The ZEC boss further argued that if Mr Chamisa had polling agents at the unidentified polling stations he claims did not have the returns affixed, those agents would have been given V11 forms before the return for the polling stations is posted outside the voting booth in terms of the law.

“The applicant does not in this context present his V11 forms and contend that the V11 forms that the electoral commission has are different from what he has,” she said.

“If he did not have polling agents at the unidentified polling stations how does he conclude that the alleged failure to affix a return in terms of the law occurred or resulted in the alleged rigging at those unidentified polling stations.”

Justice Chigumba said in the context of a challenge to an election return, it was not enough for Mr Chamisa to give broad, sweeping statements as basis for the relief he seeks.

“He must illustrate in his papers how the tally of votes was affected by an issue that he raises as a ground for his challenge.

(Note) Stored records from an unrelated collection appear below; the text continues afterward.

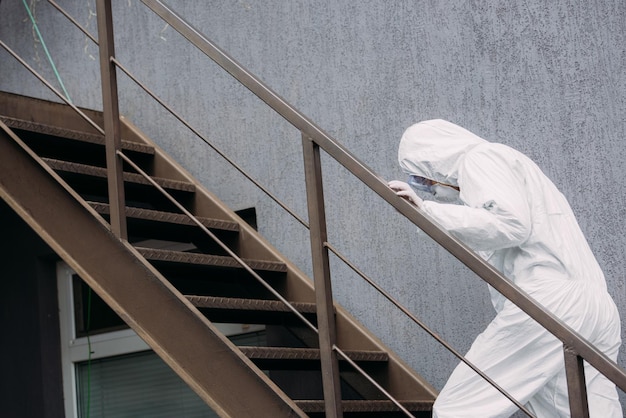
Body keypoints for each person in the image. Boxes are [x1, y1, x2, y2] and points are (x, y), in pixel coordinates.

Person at [388, 119, 622, 417]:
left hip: (550, 301)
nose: (430, 187)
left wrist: (428, 211)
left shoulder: (478, 158)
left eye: (422, 177)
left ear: (433, 158)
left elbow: (511, 225)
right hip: (594, 304)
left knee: (458, 408)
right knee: (582, 409)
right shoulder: (514, 165)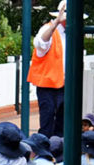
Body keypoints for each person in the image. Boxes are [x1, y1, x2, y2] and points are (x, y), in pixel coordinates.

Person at [28, 0, 66, 137]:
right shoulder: (48, 29)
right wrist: (55, 24)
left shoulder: (72, 33)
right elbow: (40, 43)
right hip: (48, 85)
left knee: (63, 123)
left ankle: (60, 151)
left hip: (65, 85)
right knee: (47, 122)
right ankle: (44, 152)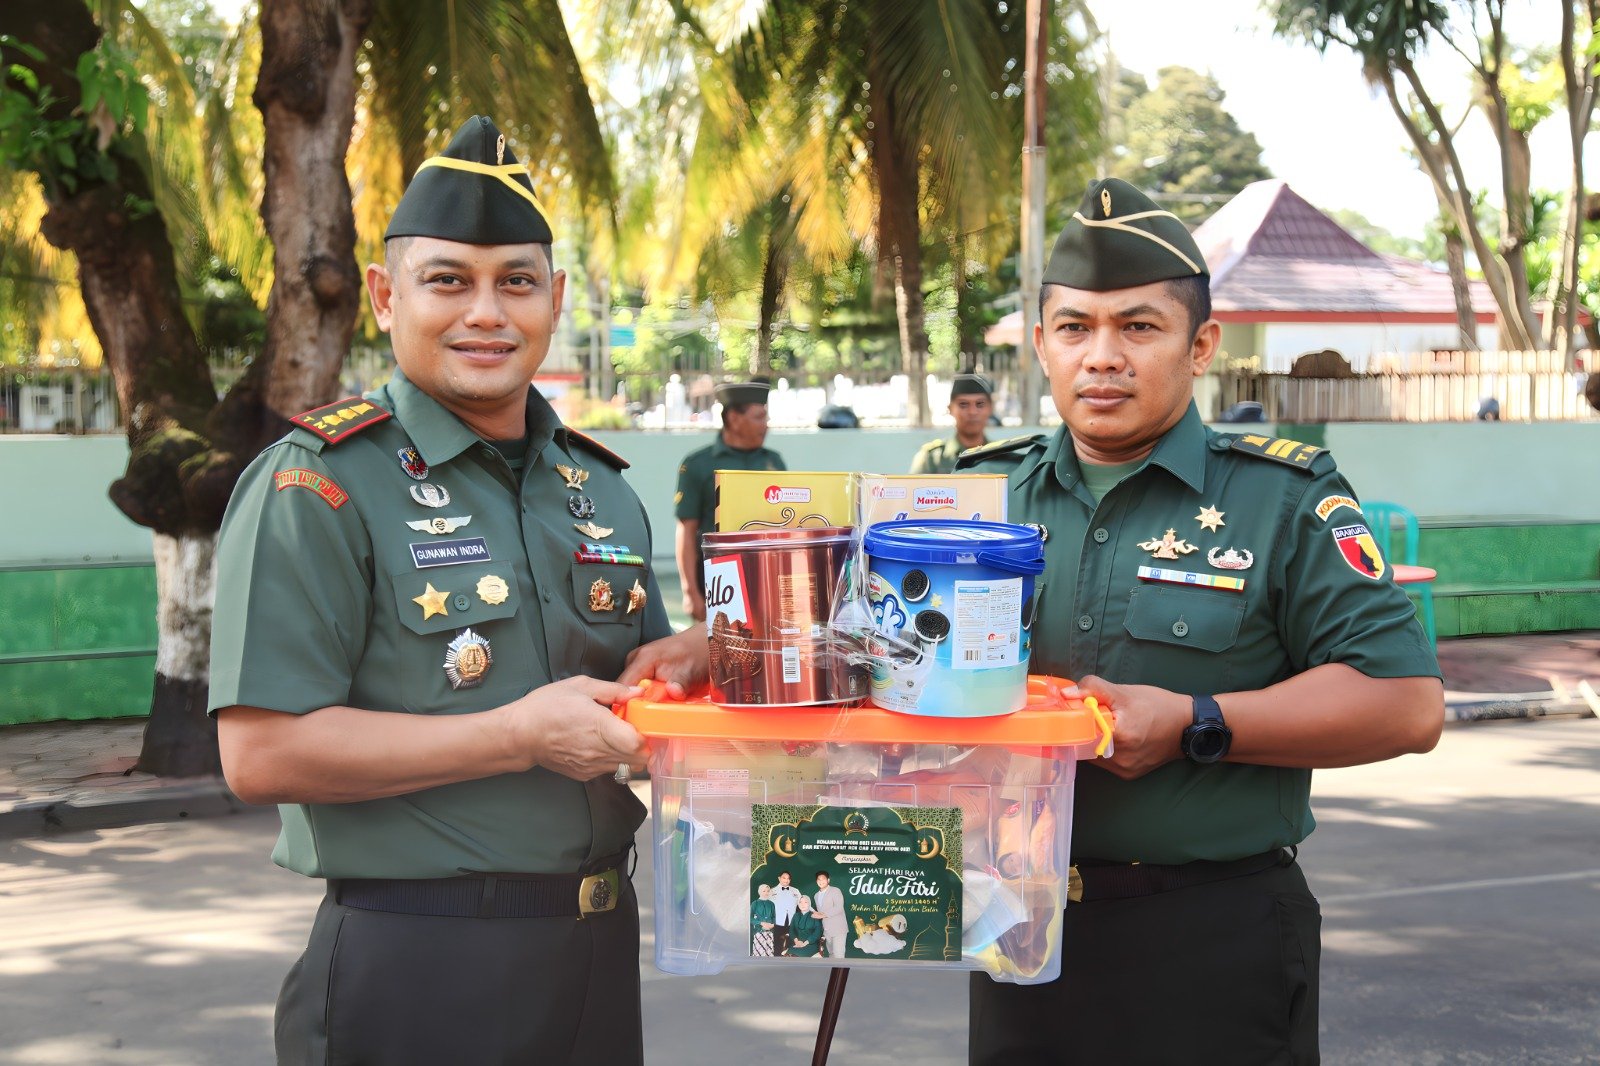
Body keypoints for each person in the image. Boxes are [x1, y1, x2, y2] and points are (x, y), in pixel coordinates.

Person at [208, 115, 707, 1066]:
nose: (487, 313)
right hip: (417, 964)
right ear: (385, 296)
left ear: (556, 298)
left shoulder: (597, 488)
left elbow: (619, 701)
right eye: (448, 281)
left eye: (516, 281)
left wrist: (689, 663)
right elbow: (261, 753)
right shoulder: (318, 483)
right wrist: (517, 736)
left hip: (598, 950)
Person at [957, 177, 1444, 1065]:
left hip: (1214, 937)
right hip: (1015, 927)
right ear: (1041, 344)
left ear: (1202, 345)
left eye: (1139, 327)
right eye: (1075, 328)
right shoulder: (974, 501)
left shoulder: (1282, 498)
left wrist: (1196, 722)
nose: (1103, 357)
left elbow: (1404, 704)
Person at [673, 380, 786, 620]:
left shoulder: (774, 462)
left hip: (765, 574)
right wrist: (690, 592)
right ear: (734, 418)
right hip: (717, 577)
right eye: (759, 417)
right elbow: (686, 530)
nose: (765, 425)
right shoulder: (698, 464)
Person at [909, 373, 995, 474]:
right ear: (950, 409)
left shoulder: (1003, 457)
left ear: (991, 408)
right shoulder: (931, 459)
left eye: (980, 404)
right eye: (963, 404)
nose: (972, 412)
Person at [812, 869, 847, 959]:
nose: (821, 881)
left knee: (839, 955)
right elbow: (821, 912)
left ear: (828, 880)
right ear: (816, 881)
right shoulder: (816, 895)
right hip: (827, 930)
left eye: (823, 879)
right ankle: (833, 969)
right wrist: (816, 914)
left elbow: (839, 907)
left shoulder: (835, 891)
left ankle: (841, 969)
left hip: (838, 928)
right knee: (831, 954)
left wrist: (821, 915)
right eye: (819, 879)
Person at [769, 869, 802, 955]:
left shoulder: (795, 891)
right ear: (779, 878)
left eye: (788, 878)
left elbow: (804, 903)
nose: (786, 880)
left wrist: (814, 912)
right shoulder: (772, 891)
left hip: (792, 923)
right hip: (777, 923)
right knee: (777, 947)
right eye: (784, 878)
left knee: (791, 948)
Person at [751, 883, 776, 956]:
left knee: (769, 953)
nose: (766, 893)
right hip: (759, 932)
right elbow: (750, 918)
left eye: (768, 891)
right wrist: (761, 923)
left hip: (770, 933)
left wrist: (772, 925)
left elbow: (774, 917)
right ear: (759, 891)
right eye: (764, 891)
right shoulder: (755, 903)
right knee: (759, 954)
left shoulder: (771, 904)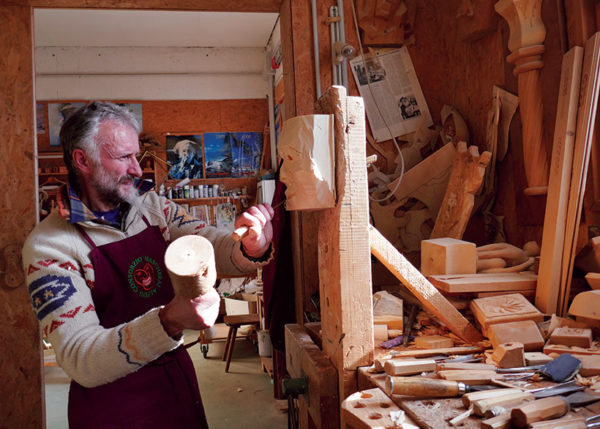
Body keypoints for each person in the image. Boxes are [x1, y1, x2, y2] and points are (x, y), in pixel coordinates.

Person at [22, 101, 274, 429]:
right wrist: (168, 322)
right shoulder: (50, 246)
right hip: (112, 408)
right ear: (82, 160)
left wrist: (250, 246)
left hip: (176, 388)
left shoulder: (151, 208)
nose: (138, 170)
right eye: (123, 157)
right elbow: (81, 358)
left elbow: (213, 244)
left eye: (136, 156)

He fails to do so.”

Justice Chigumba said she had not been served with a bundle of evidence, which Mr Chamisa claims contained proof of malpractices he alleges occurred during postal voting.

She will also argue that as part of the verification process, Mr Chamisa’s election agents, agents for other presidential candidates and election observers had full access to the original V11 and V23 forms with respect with presidential election from which they could make notes as they required.

Justice Chigumba also explained that transmission of results from polling stations, wards, constituencies is done manually in accordance with the provisions of section 64(2) of the Electoral Act.

“The electoral commission had no server set up at the national command centre or anywhere else on which results were sent and stored in real time as the applicant suggests,” she said.

Justice Chigumba also averred that the verification of presidential election return was done over the two-day period that Mr Chamisa acknowledges his elections agents were present and participating at the national command centre.

“The verification itself consisted of election agents verifying the V11s and V23s that the electoral commission had and was using to compile the full result of the presidential election,” she said.

Justice Chigumba said over the two day period Mr Chamisa’s election agents had unlimited access to all V11 and V23 forms relating to the presidential election and had the opportunity, at their discretion, to make notes from the forms or to raise queries with the electoral commission officials where they had problems with information that was on the V11s and V23s being used by the commission versus what they had through their own election agents from various polling stations.

Mr Chamisa is seeking an order nullifying the results and have him declared the winner or alternatively the court to order a fresh election.

The hearing has been set for August 22 before the full bench of the Constitutional Court led by Chief Justice Luke Malaba.